# Good dubstep mix - Download



## Karmapuff (Sep 15, 2010)

toking and listening to dubstep is mind altering. New mix coming soon if you liked this one.
Enjoy

Download: http://www.4shared.com/audio/gSSJJ_zZ/ukfdubstep_august_mix.html


----------



## Karmapuff (Sep 15, 2010)

Bump. if you like it please reply :]


----------



## rucca (Sep 15, 2010)

i love dubstep so i'll give it a listen for you.... trying to download it right now but the site is a pain...


----------



## rucca (Sep 15, 2010)

liking it so far, jenova project is hard to mix in at that point, it sounded off to me. but i love that song so i'll let it slide. I think you're mixing a little fast, it'd be cool in person, but on a mix i like to hear songs play a bit, especially with a nice selection you have here.

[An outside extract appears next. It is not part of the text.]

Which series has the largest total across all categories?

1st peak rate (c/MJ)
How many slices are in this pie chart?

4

whats the tune at 6:20 - it is sick, never heard it before

anyway, i liked it, wanted it to keep going. you ever listen to dubstep.fm?


----------



## Karmapuff (Sep 15, 2010)

Yeah dubstep.fm was shown to me by one of my friends it got me into listening into dubstep, I listen to it so much I'm going to be buying a new surround sound system for my car soon just to blare dubstep with massive bass drops.
The song at 6:20 I don't know what that song is i got alot from these people there really good.
http://www.youtube.com/user/UKFDubstep#p/u/0/Kk30ye4p9VQ


----------



## rucca (Sep 15, 2010)

yeahhh, the subwoofer makes it sooo good... I got a ticket though in my town for it being too loud =/

what program are you using?


----------